TASK DESCRIPTION: Everything from the line holding "- OutputView" through the last line below must be repeated exactly, and nothing else.

=======

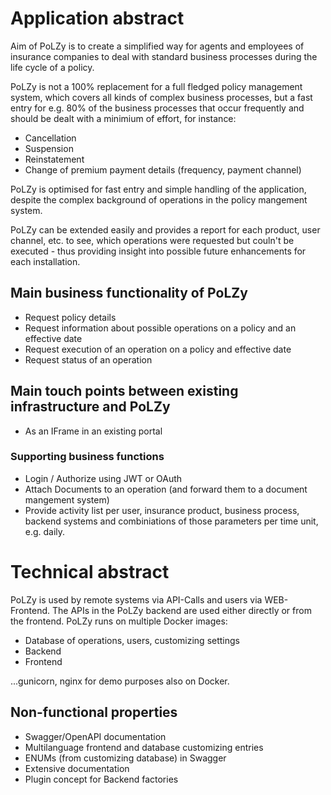 # Application abstract

Aim of PoLZy is to create a simplified way for agents and employees of insurance companies
to deal with standard business processes during the life cycle of a policy.

PoLZy is not a 100% replacement for a full fledged policy management system, which covers all
kinds of complex business processes, but a fast entry for e.g. 80% of the business processes
that occur frequently and should be dealt with a minimium of effort, for instance:

* Cancellation
* Suspension  
* Reinstatement
* Change of premium payment details (frequency, payment channel)

PoLZy is optimised for fast entry and simple handling of the application, despite the complex
background of operations in the policy mangement system.

PoLZy can be extended easily and provides a report for each product, user channel, etc.
to see, which operations were requested but couln't be executed - thus providing insight into
possible future enhancements for each installation.

## Main business functionality of PoLZy

* Request policy details
* Request information about possible operations on a policy and an effective date
* Request execution of an operation on a policy and effective date
* Request status of an operation

## Main touch points between existing infrastructure and PoLZy

* As an IFrame in an existing portal

### Supporting business functions

* Login / Authorize using JWT or OAuth
* Attach Documents to an operation (and forward them to a document mangement system)
* Provide activity list per user, insurance product, business process, backend systems
  and combiniations of those parameters per time unit, e.g. daily.

# Technical abstract
PoLZy is used by remote systems via API-Calls and users via WEB-Frontend. The APIs in the
PoLZy backend are used either directly or from the frontend. PoLZy runs on multiple Docker
images:
* Database of operations, users, customizing settings
* Backend
* Frontend

...gunicorn, nginx for demo purposes also on Docker.

## Non-functional properties
* Swagger/OpenAPI documentation
* Multilanguage frontend and database customizing entries
* ENUMs (from customizing database) in Swagger
* Extensive documentation
* Plugin concept for Backend factories
 
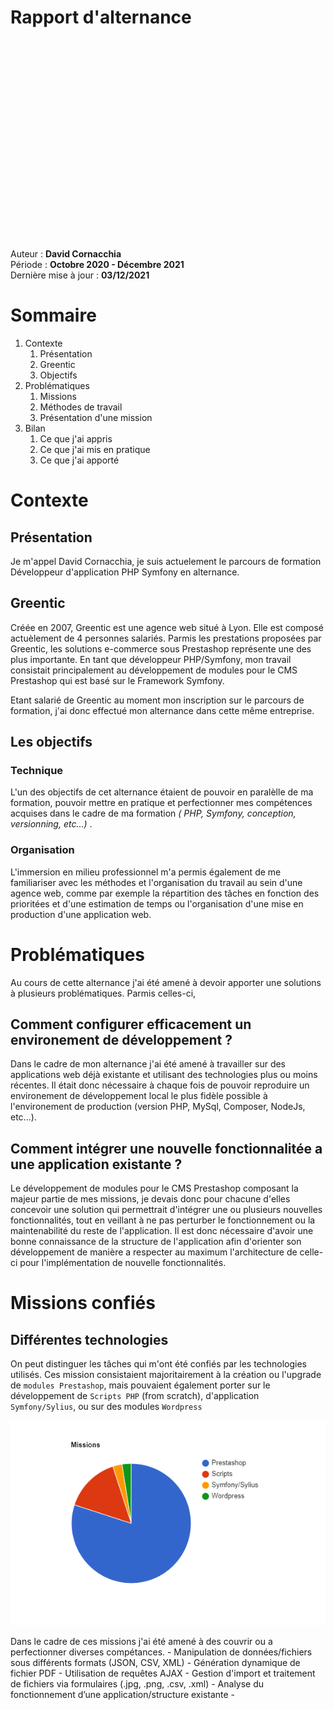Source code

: # Rapport d'alternance

<p style="margin-top: 70%;">
Auteur : <strong>David Cornacchia</strong><br>
Période : <strong>Octobre 2020 - Décembre 2021</strong><br>
Dernière mise à jour : <strong>03/12/2021</strong>
</p>

<div style="page-break-after: always;"></div>

# Sommaire

1. Contexte
   1. Présentation
   2. Greentic
   3. Objectifs
2. Problématiques
   1. Missions
   3. Méthodes de travail
   4. Présentation d'une mission
3. Bilan
   1. Ce que j'ai appris
   2. Ce que j'ai mis en pratique
   3. Ce que j'ai apporté 

<div style="page-break-after: always;"></div>

# Contexte

## Présentation

Je m'appel David Cornacchia, je suis actuelement le parcours de formation Développeur d'application PHP Symfony en alternance.

## Greentic

Créée en 2007, Greentic est une agence web situé à Lyon. Elle est composé actuèlement de 4 personnes salariés. Parmis les prestations proposées par Greentic, les solutions e-commerce sous Prestashop représente une des plus importante.
En tant que développeur PHP/Symfony, mon travail consistait principalement au développement de modules pour le CMS Prestashop qui est basé sur le Framework Symfony. 

Etant salarié de Greentic au moment mon inscription sur le parcours de formation, j'ai donc effectué mon alternance dans cette même entreprise.

## Les objectifs 
### Technique

L'un des objectifs de cet alternance étaient de pouvoir en paralèlle de ma formation, pouvoir mettre en pratique et perfectionner mes compétences acquises dans le cadre de ma formation _( PHP, Symfony, conception, versionning, etc...)_ .

### Organisation

L'immersion en milieu professionnel m'a permis également de me familiariser avec les méthodes et l'organisation du travail au sein d'une agence web, comme par exemple la répartition des tâches en fonction des prioritées et d'une estimation de temps ou l'organisation d'une mise en production d'une application web.

<div style="page-break-after: always;"></div>

# Problématiques

Au cours de cette alternance j'ai été amené à devoir apporter une solutions à plusieurs problématiques. 
Parmis celles-ci, 

## Comment configurer efficacement un environement de développement ?

Dans le cadre de mon alternance j'ai été amené à travailler sur des applications web déjà existante et utilisant des technologies plus ou moins récentes. Il était donc nécessaire à chaque fois de pouvoir reproduire un environement de développement local le plus fidèle possible à l'environement de production (version PHP, MySql, Composer, NodeJs, etc...). 

## Comment intégrer une nouvelle fonctionnalitée a une application existante ?

Le développement de modules pour le CMS Prestashop composant la majeur partie de mes missions, je devais donc pour chacune d'elles concevoir une solution qui permettrait d'intégrer une ou plusieurs nouvelles fonctionnalités, tout en veillant à ne pas perturber le fonctionnement ou la maintenabilité du reste de l'application.
Il est donc nécessaire d'avoir une bonne connaissance de la structure de l'application afin d'orienter son développement de manière a respecter au maximum l'architecture de celle-ci pour l'implémentation de nouvelle fonctionnalités.

# Missions confiés

## Différentes technologies

On peut distinguer les tâches qui m'ont été confiés par les technologies utilisés.
Ces mission consistaient majoritairement à la création ou l'upgrade de `modules Prestashop`, mais pouvaient également porter sur le développement de `Scripts PHP` (from scratch), d'application `Symfony/Sylius`, ou sur des modules `Wordpress`

<img src="img/tasks-pie-chart.png" alt="répartissiion des technologies">

Dans le cadre de ces missions j'ai été amené à des couvrir ou a perfectionner diverses compétances.
    - Manipulation de données/fichiers sous différents formats (JSON, CSV, XML)
    - Génération dynamique de fichier PDF
    - Utilisation de requêtes AJAX
    - Gestion d'import et traitement de fichiers via formulaires (.jpg, .png, .csv, .xml)
    - Analyse du fonctionnement d’une application/structure existante
    - 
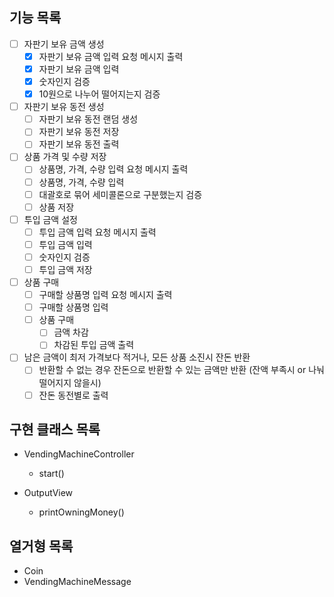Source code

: ## 기능 목록
- [ ] 자판기 보유 금액 생성
  - [x] 자판기 보유 금액 입력 요청 메시지 출력
  - [x] 자판기 보유 금액 입력
  - [x] 숫자인지 검증
  - [x] 10원으로 나누어 떨어지는지 검증
- [ ] 자판기 보유 동전 생성
  - [ ] 자판기 보유 동전 랜덤 생성
  - [ ] 자판기 보유 동전 저장
  - [ ] 자판기 보유 동전 출력
- [ ] 상품 가격 및 수량 저장
  - [ ] 상품명, 가격, 수량 입력 요청 메시지 출력
  - [ ] 상품명, 가격, 수량 입력
  - [ ] 대괄호로 묶어 세미콜론으로 구분했는지 검증
  - [ ] 상품 저장
- [ ] 투입 금액 설정
  - [ ] 투입 금액 입력 요청 메시지 출력
  - [ ] 투입 금액 입력
  - [ ] 숫자인지 검증
  - [ ] 투입 금액 저장
- [ ] 상품 구매
  - [ ] 구매할 상품명 입력 요청 메시지 출력
  - [ ] 구매할 상품명 입력
  - [ ] 상품 구매
    - [ ] 금액 차감
    - [ ] 차감된 투입 금액 출력
- [ ] 남은 금액이 최저 가격보다 적거나, 모든 상품 소진시 잔돈 반환
  - [ ] 반환할 수 없는 경우 잔돈으로 반환할 수 있는 금액만 반환 (잔액 부족시 or 나눠 떨어지지 않을시)
  - [ ] 잔돈 동전별로 출력

## 구현 클래스 목록

- VendingMachineController
  - start()

- OutputView
  - printOwningMoney()


## 열거형 목록
- Coin
- VendingMachineMessage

=======

THE COMPLETED TASK:
- OutputView
  - printOwningMoney()


## 열거형 목록
- Coin
- VendingMachineMessage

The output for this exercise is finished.